Alors, comment l’Arabie saoudite s’est-elle positionnée en tant que courtier électrique dans la diplomatie internationale?
Puissance brute
La diplomatie pétrolière offre une explication partielle. Avec les États-Unis et la Russie, l’Arabie saoudite est l’un des producteurs de pétrole brut du monde.
En fait, Riyad était à l’avant-garde d’un récent accord des huit pays de l’OPEP + pour commencer à augmenter la production de pétrole brut à partir d’avril 2025, une décision qui a contribué à la baisse des prix cette semaine – et a répondu à une demande de Trump.
Le 24 janvier, Trump a déclaré au Forum économique mondial à Davos que la réduction des prix du pétrole pourrait provoquer la fin de la guerre en Ukraine, et a déclaré qu’il demanderait à l’Arabie saoudite et à d’autres nations de l’OPEP de prendre des mesures.
« En ce moment, le prix est suffisamment élevé pour que la guerre continue », a déclaré Trump à Davos. « Tu dois réduire le prix du pétrole et mettre fin à la guerre. »
Les membres de l’OPEP + sont l’Arabie saoudite, la Russie, l’Irak, les Émirats arabes unis, le Koweït, le Kazakhstan, l’Algérie et Oman.
Étant donné que la Russie faisait partie de cette décision, il est difficile d’imaginer que Moscou s’attend à ce que le prix inférieur du pétrole nuise à ses propres intérêts, a déclaré Raffaele Marchetti, professeur de relations internationales à l’Université Luiss de Rome.
« Il est trop simpliste de penser en termes de coût des matières premières comme un effet de levier pour affaiblir la Russie », a-t-il déclaré à L’Observatoire de l’Europe.
« Nous voyons un engagement entre l’Arabie saoudite, la Russie et les États-Unis pour trouver un nouvel équilibre mondial en utilisant un bien commun (pétrole) de leur cercle exclusif avec des objectifs politiques plus larges ».
GRANDE SPENDER DE SÉCURITÉ
L’Arabie saoudite a un rôle central au Moyen-Orient, de la prise de décision et de la reconstruction d’après-guerre à Gaza, au Liban et en Syrie, ainsi que dans le confinement de l’Iran et de ses procurations.

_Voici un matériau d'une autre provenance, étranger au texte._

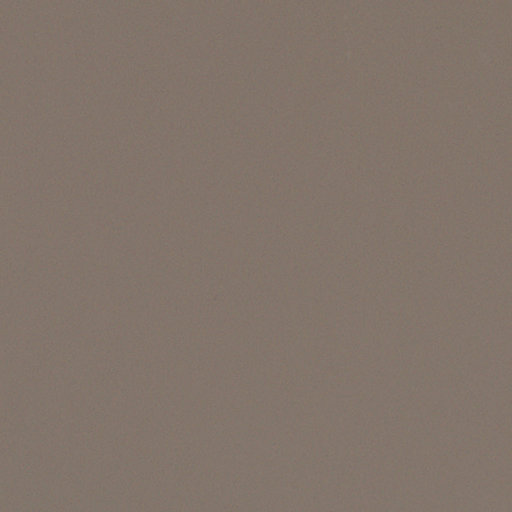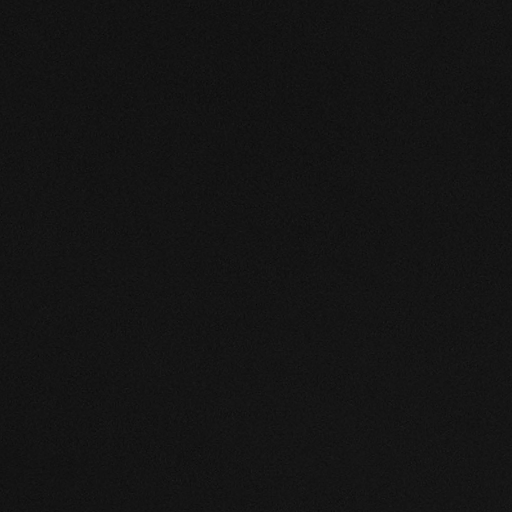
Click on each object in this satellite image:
river: (255, 320)
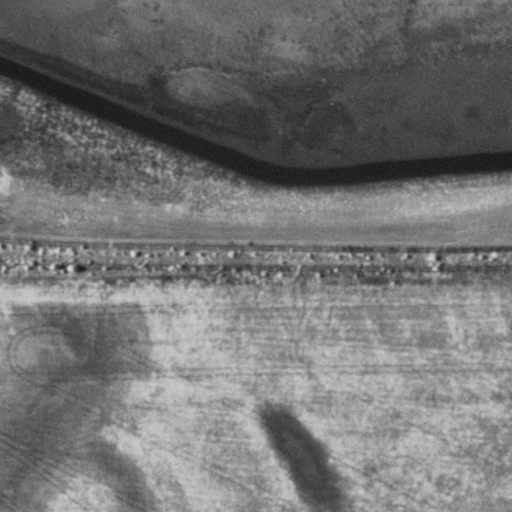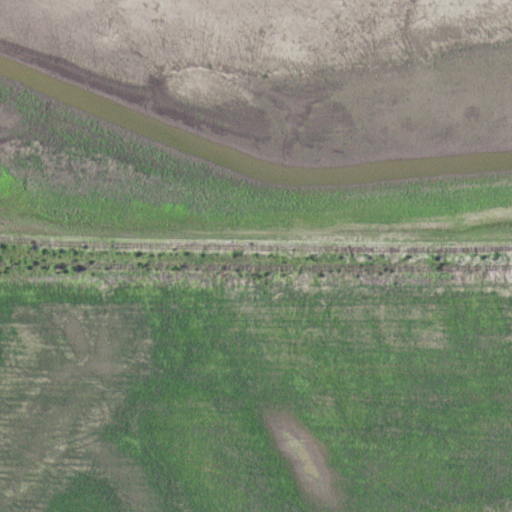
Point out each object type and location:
railway: (255, 247)
railway: (255, 268)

Au début des années 2000, la monarchie saoudienne avait été menacée et presque déstabilisée par le terrorisme fondamentaliste islamique – dirigé par Oussama Ben Laden – qui a abouti aux attaques du 11 septembre 2011 contre les tours jumelles à New York. Depuis lors, l’Arabie saoudite a investi massivement dans ses politiques de sécurité et dans la projection de sa force croissante à l’extérieur.
À la lumière de l’invasion américaine de l’Irak, l’échec du processus de paix israélo-palestinal (avant le 7 octobre 2023) et la guerre civile destructrice en Syrie, la stature de l’Arabie saoudite n’a cessé de développer, et c’est le seul pouvoir de la région capable de concurrencer Israël, l’Iran et la Turquie.

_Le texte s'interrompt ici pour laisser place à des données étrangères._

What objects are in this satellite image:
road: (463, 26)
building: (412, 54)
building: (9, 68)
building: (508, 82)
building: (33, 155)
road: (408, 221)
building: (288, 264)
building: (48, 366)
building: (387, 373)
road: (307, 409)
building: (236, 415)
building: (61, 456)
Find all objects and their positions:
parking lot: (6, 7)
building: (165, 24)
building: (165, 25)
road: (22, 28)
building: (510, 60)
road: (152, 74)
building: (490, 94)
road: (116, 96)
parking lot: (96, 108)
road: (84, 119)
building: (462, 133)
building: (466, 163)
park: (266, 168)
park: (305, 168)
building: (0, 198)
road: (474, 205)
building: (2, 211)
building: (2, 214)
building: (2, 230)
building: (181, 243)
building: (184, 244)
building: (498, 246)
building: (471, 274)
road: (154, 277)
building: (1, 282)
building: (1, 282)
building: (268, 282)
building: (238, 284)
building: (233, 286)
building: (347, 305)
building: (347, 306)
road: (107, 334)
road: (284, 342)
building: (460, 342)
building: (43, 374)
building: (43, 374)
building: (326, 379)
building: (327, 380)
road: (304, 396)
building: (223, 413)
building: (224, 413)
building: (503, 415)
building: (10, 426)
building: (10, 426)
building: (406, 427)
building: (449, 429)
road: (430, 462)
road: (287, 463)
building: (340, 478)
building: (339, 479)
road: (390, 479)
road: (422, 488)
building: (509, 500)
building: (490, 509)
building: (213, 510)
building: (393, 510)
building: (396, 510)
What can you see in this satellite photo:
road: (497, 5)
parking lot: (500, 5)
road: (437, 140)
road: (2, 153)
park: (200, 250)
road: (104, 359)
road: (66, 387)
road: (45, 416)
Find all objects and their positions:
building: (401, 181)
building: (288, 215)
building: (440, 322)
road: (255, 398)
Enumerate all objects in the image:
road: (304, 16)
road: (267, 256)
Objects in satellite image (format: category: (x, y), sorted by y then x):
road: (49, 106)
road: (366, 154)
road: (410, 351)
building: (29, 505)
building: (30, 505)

« L’évolution mondiale du monde arabe a provoqué un passage de pouvoir de l’Égypte, de la Syrie et de l’Irak aux pays du Golfe », a déclaré Yves Aubin de la Messuzière, l’ancien ambassadeur de la Tunisie et un expert dans la région plus large.
« L’Arabie saoudite a tous les facteurs de pouvoir comme son poids économique, un territoire étendu, 30 millions d’habitants et le leadership religieux sur la communauté mondiale sunnite. »

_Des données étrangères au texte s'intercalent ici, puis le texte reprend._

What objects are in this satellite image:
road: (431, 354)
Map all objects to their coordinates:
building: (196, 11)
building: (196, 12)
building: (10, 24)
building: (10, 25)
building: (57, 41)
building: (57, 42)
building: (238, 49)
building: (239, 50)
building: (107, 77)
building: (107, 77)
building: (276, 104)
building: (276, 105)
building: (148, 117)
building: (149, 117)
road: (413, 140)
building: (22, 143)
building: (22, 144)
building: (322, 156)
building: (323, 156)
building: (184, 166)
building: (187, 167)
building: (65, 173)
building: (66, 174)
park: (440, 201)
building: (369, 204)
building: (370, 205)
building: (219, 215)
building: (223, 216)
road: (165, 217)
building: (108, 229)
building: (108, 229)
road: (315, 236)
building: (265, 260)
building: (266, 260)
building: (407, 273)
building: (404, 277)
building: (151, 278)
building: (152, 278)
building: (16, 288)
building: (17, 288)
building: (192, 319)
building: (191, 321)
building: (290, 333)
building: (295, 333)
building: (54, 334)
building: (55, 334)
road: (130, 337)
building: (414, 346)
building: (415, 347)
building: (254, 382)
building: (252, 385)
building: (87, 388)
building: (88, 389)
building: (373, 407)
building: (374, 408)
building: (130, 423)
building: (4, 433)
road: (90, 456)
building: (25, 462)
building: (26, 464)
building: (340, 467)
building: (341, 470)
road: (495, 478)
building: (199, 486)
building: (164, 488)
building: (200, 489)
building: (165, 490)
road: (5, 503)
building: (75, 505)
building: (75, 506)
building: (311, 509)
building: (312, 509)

Riyad a annoncé le mois dernier qu’il augmenterait ses dépenses de défense à près de 75 milliards d’euros cette année, soit près de 3 milliards d’euros sur les dépenses de l’année dernière.
Cette allocation met ses dépenses militaires à 7,1% du PIB et signifie qu’elle est l’un des cinq premiers pays à la fois en termes de dépenses relatives et absolues pour la défense.
Reconnaissance internationale durable
L’acte d’équilibrage de longue date de l’Arabie saoudite qui l’a vu développer et maintenir des relations solides avec différents blocs du CCG vers les BRICS, ainsi que des alliés majeurs tels que les États-Unis, est la façon dont il a joué le rôle du médiateur dans le conflit de Russie-Ukraine.
« Pour tout pays, être le lieu hôte de pourparlers internationaux significatifs a des valeurs politiques implicites, comme elle l’a été traditionnellement dans le cas de la Suisse », explique Luigi Narbone, qui était ambassadeur, responsable de la délégation de l’UE à l’Arabie saoudite et aux émirats arabes non résidents à Qatar, à Oman, à Bahrain, aux Émirats arabes unis et à Kuwait.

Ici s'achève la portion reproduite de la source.